# Giant STP frame size



## attomixt (Dec 26, 2004)

I've been looking at getting either an STP or a P. series bike. I think i've decided on the STP but was wondering if i'd be ok to ride a 14" Regular frame. I'm about 5'10-5'11. My other bike is a Medium Titus Super-Moto and i'm looking for a nice urban ride because that one is too squshy and large. What size are you riding? I don't really mind a cramped urban bike 

Any issues w/ cramped feet though on a regular?


----------



## calma (Oct 16, 2006)

I am riding a 2004 dmr sidekick - size 14".

I love riding a compact bike. Better corning, tech riding, etc.

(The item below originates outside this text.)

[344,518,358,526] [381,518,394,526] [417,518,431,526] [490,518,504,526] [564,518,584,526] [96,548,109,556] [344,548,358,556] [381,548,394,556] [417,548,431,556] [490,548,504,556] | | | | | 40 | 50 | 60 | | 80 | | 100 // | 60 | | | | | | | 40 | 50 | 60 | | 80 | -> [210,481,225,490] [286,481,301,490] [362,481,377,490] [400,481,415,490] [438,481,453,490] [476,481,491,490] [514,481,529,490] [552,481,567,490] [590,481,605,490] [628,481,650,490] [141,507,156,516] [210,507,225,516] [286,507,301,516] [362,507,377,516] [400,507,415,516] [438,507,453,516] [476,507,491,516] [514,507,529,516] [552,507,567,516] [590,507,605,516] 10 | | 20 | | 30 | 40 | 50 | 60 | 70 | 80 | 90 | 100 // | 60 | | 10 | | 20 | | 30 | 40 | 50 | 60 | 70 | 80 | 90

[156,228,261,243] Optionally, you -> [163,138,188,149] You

However not the greatest for long rides.


----------



## Tracerboy (Oct 13, 2002)

i used to ride a stp 15" and a bunch of my friends rode the 14". If you are gonna want to flick the bike around alot more and ride alot of park then go for the 14", but if you are gonna be doing xc/all mountain stuff too go for the 15"


----------



## sittingduck (Apr 26, 2005)

I've owned and ridden both frames with the exact same components. I prefer the 15" bike. I am 6' tall.
I found the shorter top tube less comfortable on the small frame.


----------



## Chuckie (Dec 26, 2006)

*I need help too*

Guys

Please help, I am in the same predicament

I want to go buy an STP tomorrow but I am not sure what size to get,

I am 5 '8 178 pounds and size 10 shoe  ( as I have heard about the feet hitting the front tire)

I have been riding a Medium GT Avalanche 1.0 for XC trails, and commuting. I have been hitting some jumps, stairs etc and as an old bmx'er luv the bunny hopping , wheelies,endo, drop offs etc.I know the GT isnt meant for this type of use so I decided its time to buy myslef a street/ urban DJ bike (as I have been told it will amke tricks and stunts easier), but will also be used to commute as well.

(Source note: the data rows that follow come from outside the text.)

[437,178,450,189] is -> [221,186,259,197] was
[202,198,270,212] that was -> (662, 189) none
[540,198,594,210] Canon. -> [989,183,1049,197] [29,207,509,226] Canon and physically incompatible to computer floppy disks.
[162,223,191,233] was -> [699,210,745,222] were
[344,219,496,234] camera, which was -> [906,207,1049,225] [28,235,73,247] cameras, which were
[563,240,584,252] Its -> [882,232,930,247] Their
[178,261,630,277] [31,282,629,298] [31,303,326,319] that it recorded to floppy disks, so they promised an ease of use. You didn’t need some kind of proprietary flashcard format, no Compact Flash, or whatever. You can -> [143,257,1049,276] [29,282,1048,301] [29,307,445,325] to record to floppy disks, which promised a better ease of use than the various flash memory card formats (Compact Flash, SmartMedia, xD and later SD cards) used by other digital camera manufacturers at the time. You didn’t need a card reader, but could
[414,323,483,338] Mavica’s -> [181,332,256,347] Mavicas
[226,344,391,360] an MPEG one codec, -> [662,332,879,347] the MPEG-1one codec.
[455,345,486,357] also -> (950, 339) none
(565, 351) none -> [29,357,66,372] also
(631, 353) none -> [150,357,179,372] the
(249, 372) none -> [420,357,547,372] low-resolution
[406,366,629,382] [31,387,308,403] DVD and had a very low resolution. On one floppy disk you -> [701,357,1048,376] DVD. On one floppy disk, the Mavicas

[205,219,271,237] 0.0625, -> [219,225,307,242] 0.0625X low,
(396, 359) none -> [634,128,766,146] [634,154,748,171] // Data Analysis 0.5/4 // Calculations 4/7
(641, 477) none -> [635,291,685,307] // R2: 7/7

I would say the bike will be used for 50/50

I was about to buy the Regular 13.5" STP1 but then the guy in the store said that maybe I should consider the L 14.5" if I intend to commute on it.

I know heaps of ppl have bought STP's and would like to hear the pros and cons of their chosen frame size

Anyway how much of a diff can 1 inch make?

Hopefully there is someone on here that is roughly the same size

Advice please

Thanks


----------